INPUT below:

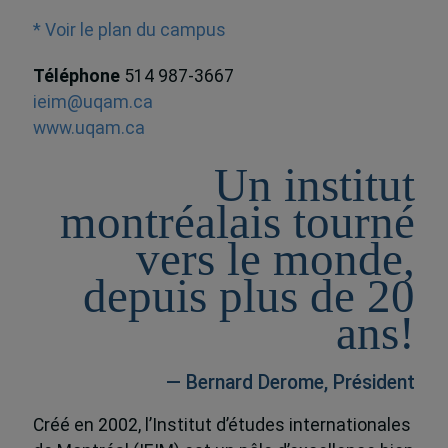
* Voir le plan du campus
Téléphone
514 987-3667
ieim@uqam.ca
www.uqam.ca
Un institut
montréalais tourné
vers le monde,
depuis plus de 20
ans!
— Bernard Derome, Président
Créé en 2002, l’Institut d’études internationales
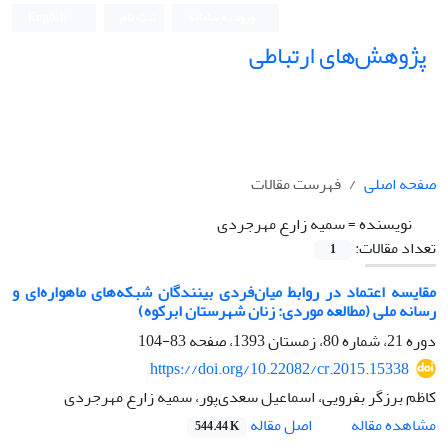
ورود به سامانه
ثبت نام
English
پژوهش‌های ارتباطی
صفحه اصلی
فهرست مقالات
نویسنده =
سمیه زارع مهرجردی
تعداد مقالات:
1
مقایسه اعتماد در روابط میان‌فردی بینندگان شبکه‌های ماهواره‌ای و
رسانه ملی (مطالعه موردی: زنان شهرستان ابرکوه)
دوره 21، شماره 80، زمستان 1393، صفحه
83-104
https://doi.org/10.22082/cr.2015.15338
کاظم برزگر بفرویی، اسماعیل سعدی‌پور، سمیه زارع مهرجردی
اصل مقاله
مشاهده مقاله
544.44 K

End of INPUT.

_WHAT IS BEING ASKED:_ Lines above with the word "سمیه" should be counted, and the reply is that count alone.

_RESULT BELOW:_ 2